Maybe that's why I can't keep close friends, to be honest. Maybe I'm not hiding it as well as I think I am. Maybe people see it. In school, I feel like a lot of my friends saw me as a charity case, of sorts. As the weird, sad little boy that they can have a crack at fixing. Maybe in the real world, nobody has time for that. I have friends, to be sure. But for most of them, I'm a side project, rather than being in their "friendship circle." I don't have a "group" that I can hang out with, that I used to have in school. I can contact individual people for coffee, certainly, but I always have to be the first. Most of my friendships end at the university gates, and sometimes I'm little more than a glorified tutor. But nobody seems to be willing to spend as much time with me as I am with them.

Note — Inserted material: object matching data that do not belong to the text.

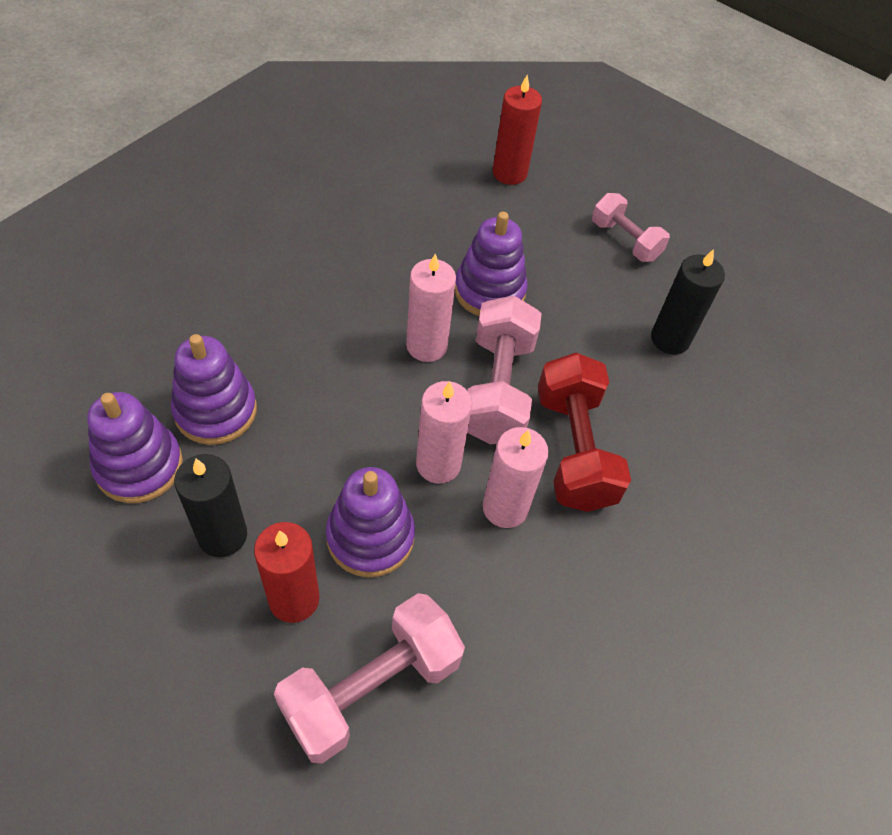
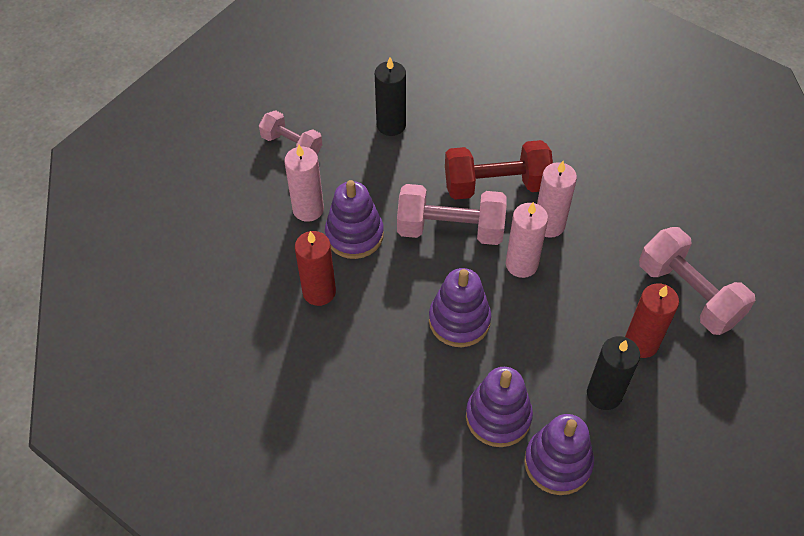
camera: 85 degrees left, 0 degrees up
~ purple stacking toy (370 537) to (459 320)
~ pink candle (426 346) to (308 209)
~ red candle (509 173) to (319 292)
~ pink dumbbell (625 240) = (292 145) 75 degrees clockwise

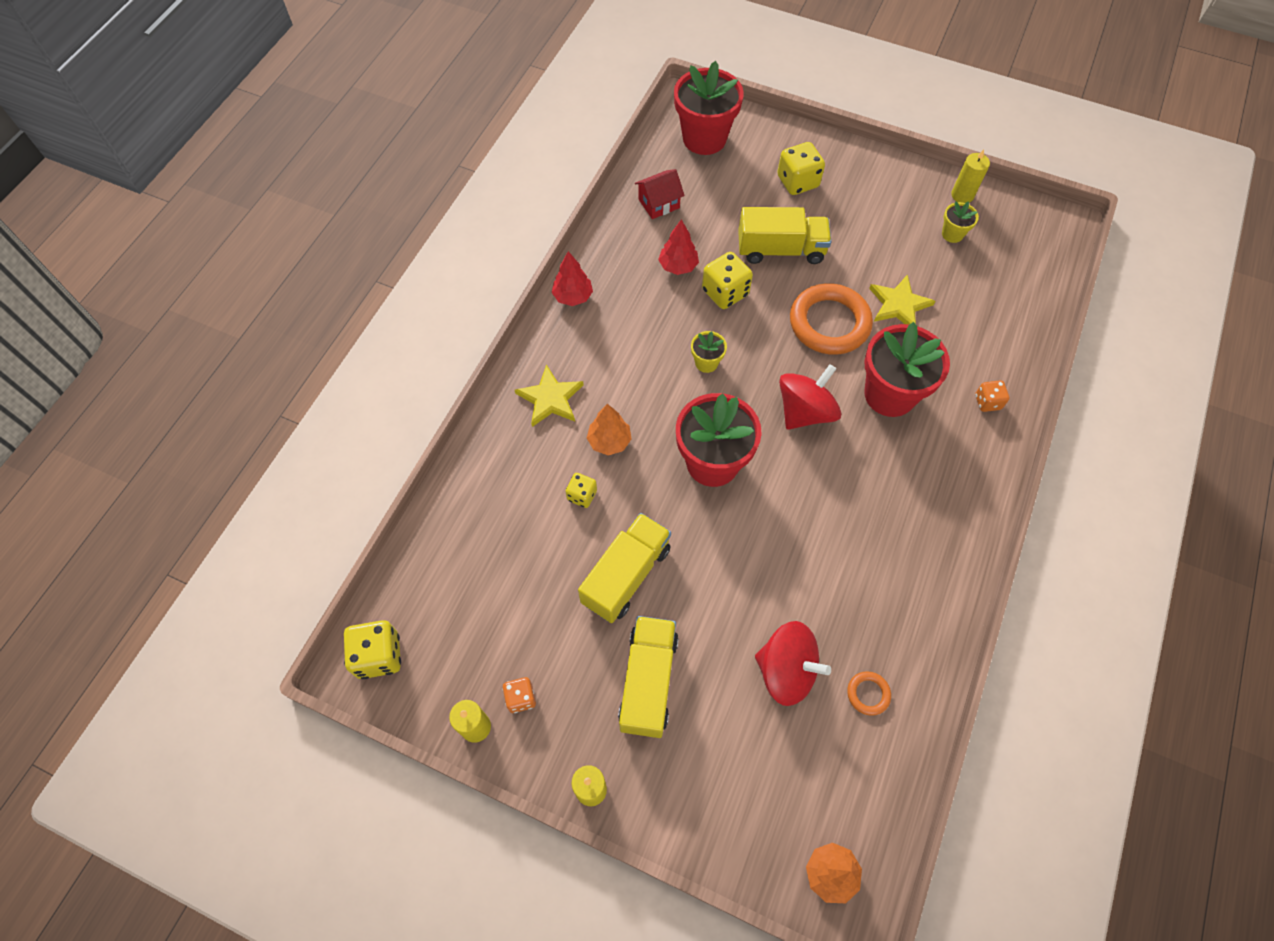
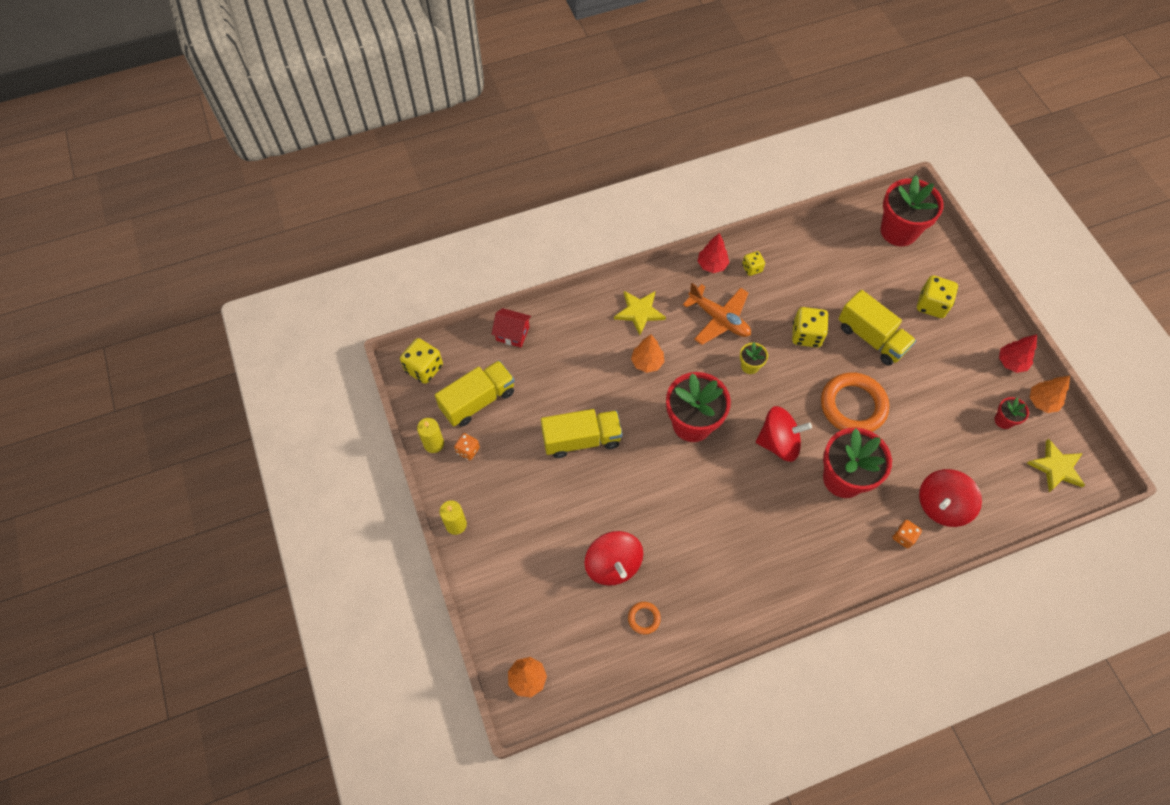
camera: 45 degrees right, 0 degrees up
+ orange plane (719 319)
+ red spinning top (941 505)
~ yellow dice (582 495) to (752 268)
~ yellow truck (648 682) to (478 401)
~ red house (659 203) to (512 334)
~ red tree (678 266) to (1011 362)
~ yellow star (899 305) to (1056 467)
~ yellow candle (962 195) to orange tree (1042 402)
~ yellow flower pot (952 234) to red flower pot (1003 420)

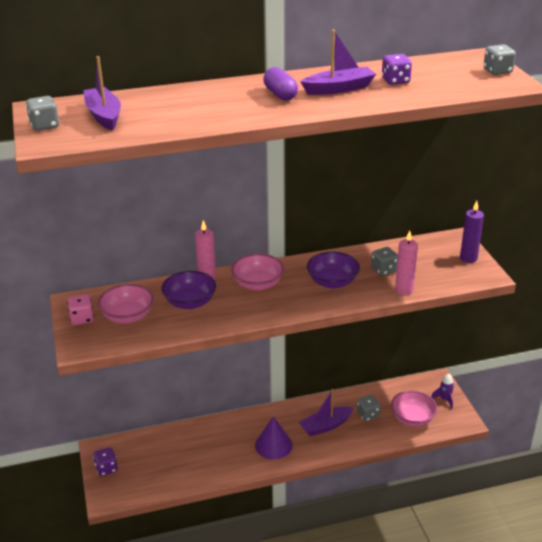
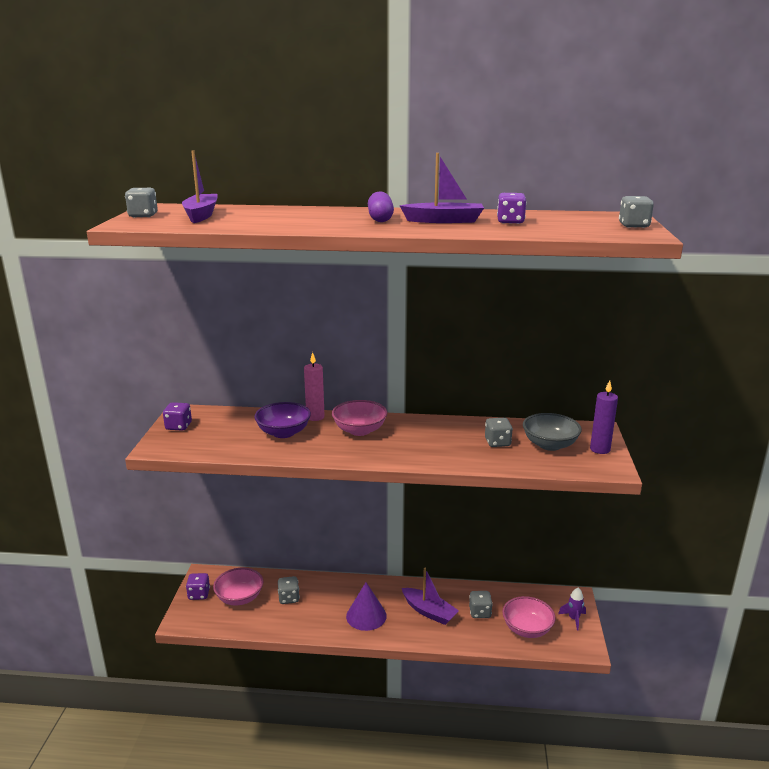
camera: 20 degrees right, 10 degrees down
- purple bowl (332 282)
- pink candle (404 290)
+ grey dice (289 598)
+ grey bowl (550 445)
~ pink bowl (127 316) to (239 598)
~ pink dice (82 319) to purple dice (178 426)
~ purple boat (325 426) = (429 612) 135 degrees counterclockwise

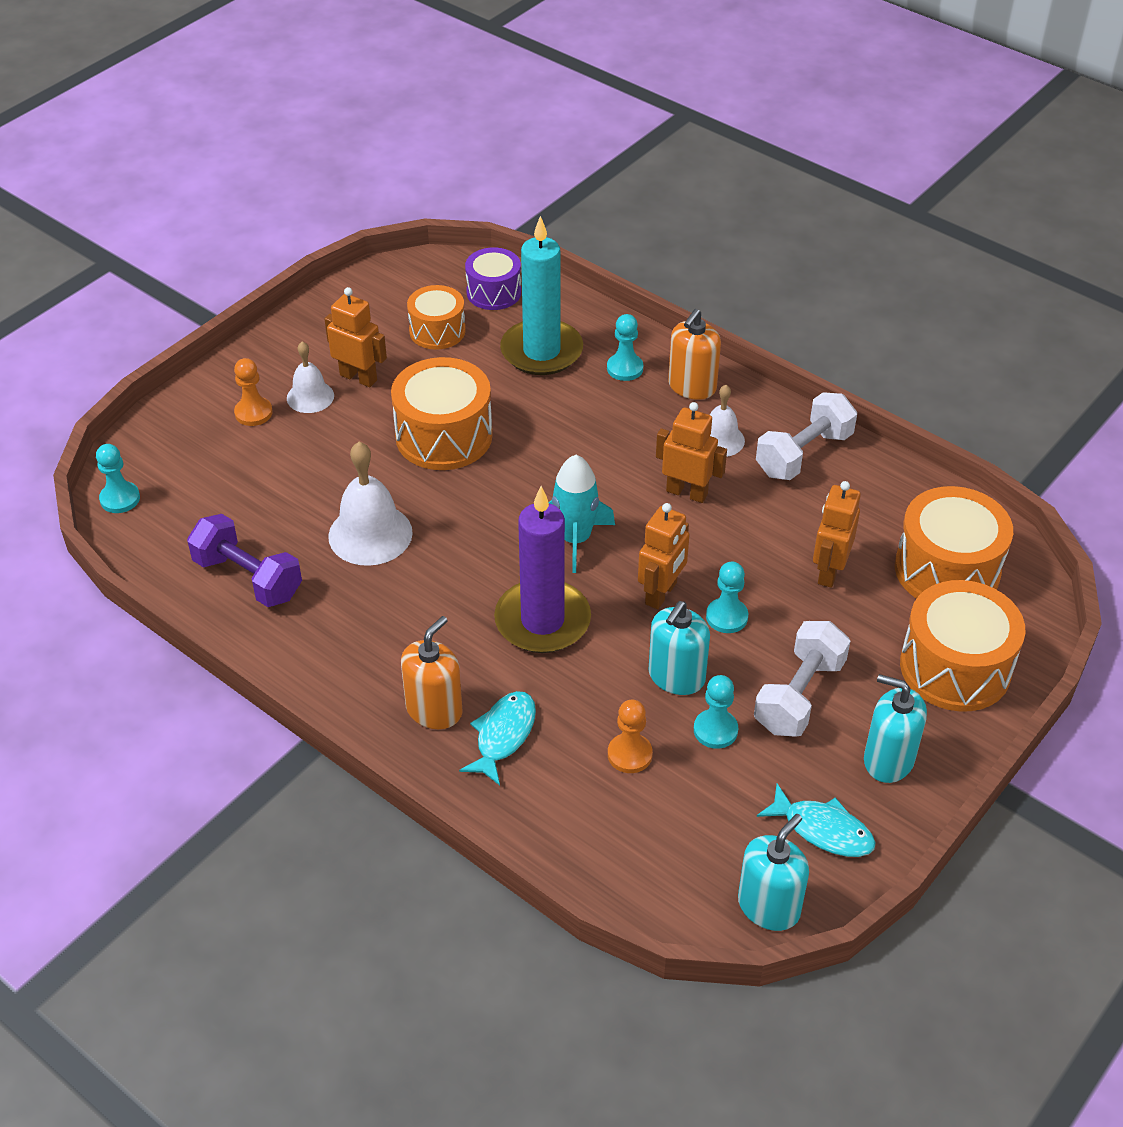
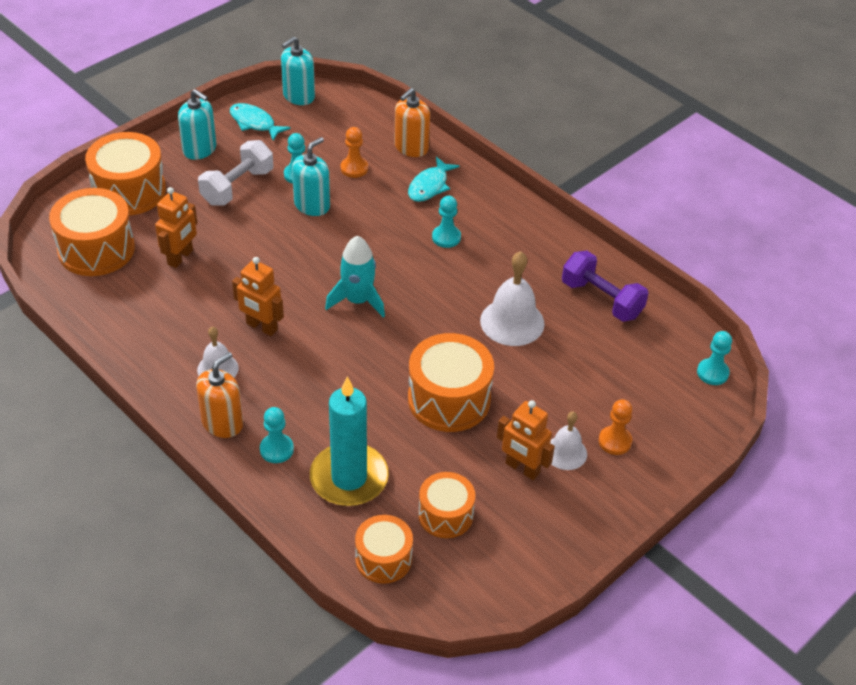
camera: 175 degrees left, 0 degrees up
- purple candle (542 621)
- orange robot (661 593)
- white dumbbell (803 454)
~ orange soap dispenser (434 710) to (411 147)
~ turquoise pawn (726 617) to (446 237)
~ purple drum (494 292) to orange drum (383 559)

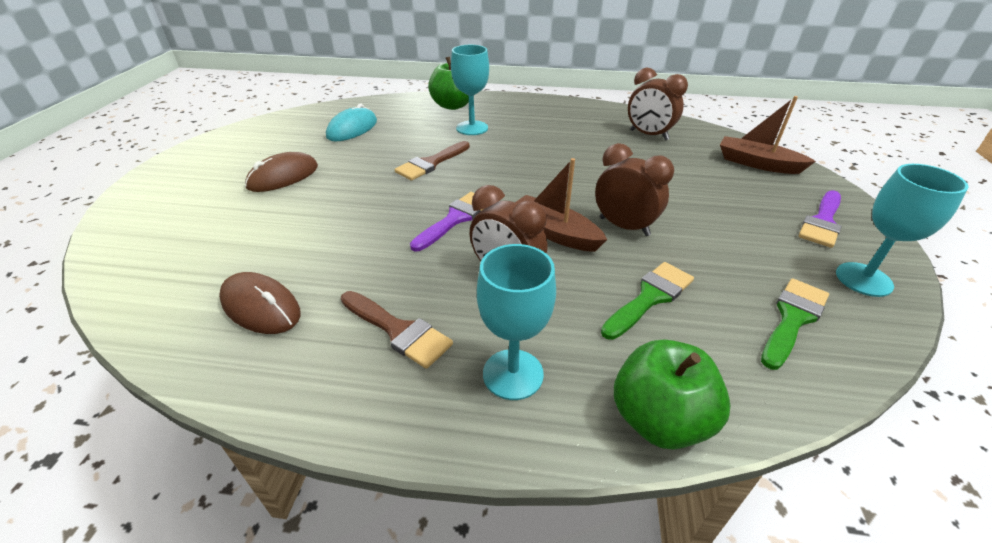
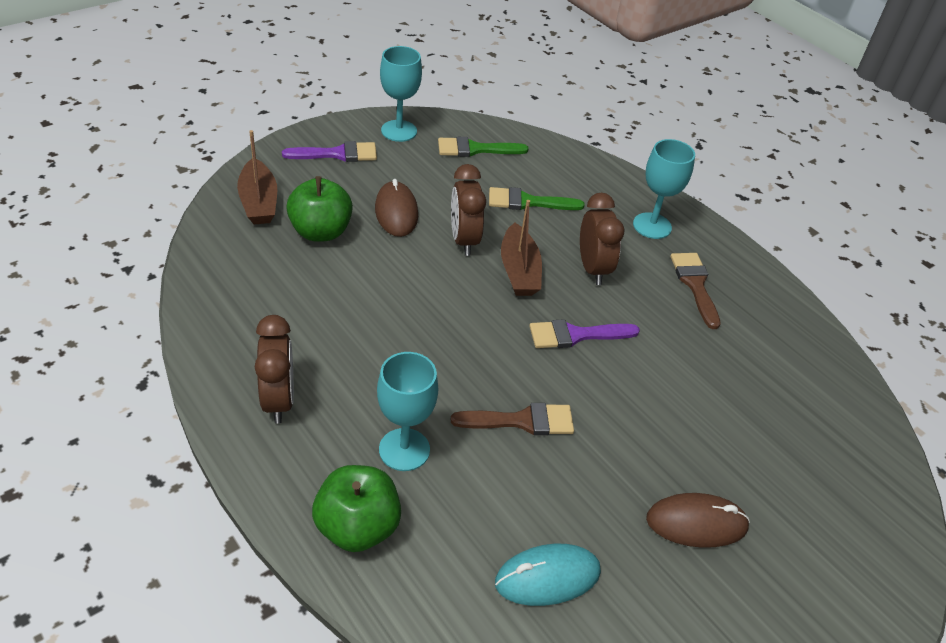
camera: 140 degrees left, 5 degrees up
~ brown mouse (261 307) to (396 212)
~ green apple (659 419) to (320 232)
~ brown clock (648 135) to (279 400)

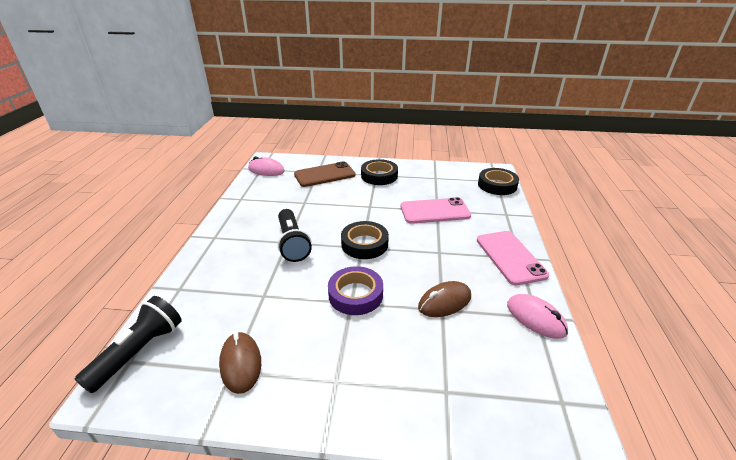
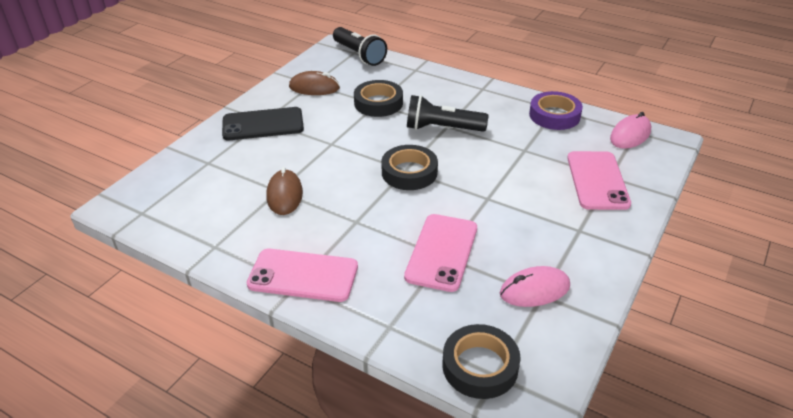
camera: 115 degrees right, 5 degrees up
+ black phone (263 124)
~ purple tape (355 294) to (554 115)
~ black tape (379 176) to (378 103)
~ pink mouse (535 318) to (534 290)
~ brown phone (324 175) to pink phone (597 180)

This probably sounds stupid. It certainly seems that way to me. How can I complain about problems I don't have, to people who legitimately struggle with life? There's half the problem. I have friends who grew up in poverty, from broken households, who are failing out of university. I know I can never speak about my feelings to them. They often tell me how lucky I am. They're not wrong, I know that. And I know my family would never brook this kind of talk from me. They know I had problems, years ago, but have convinced themselves it was a phase. I don't feel like I have it in me to put it to paper, and risk it being discovered, so I guess I'm just looking to scream into the void that is the internet.
TL;DR: Don't read it, this is a cathartic excercise in self-pity.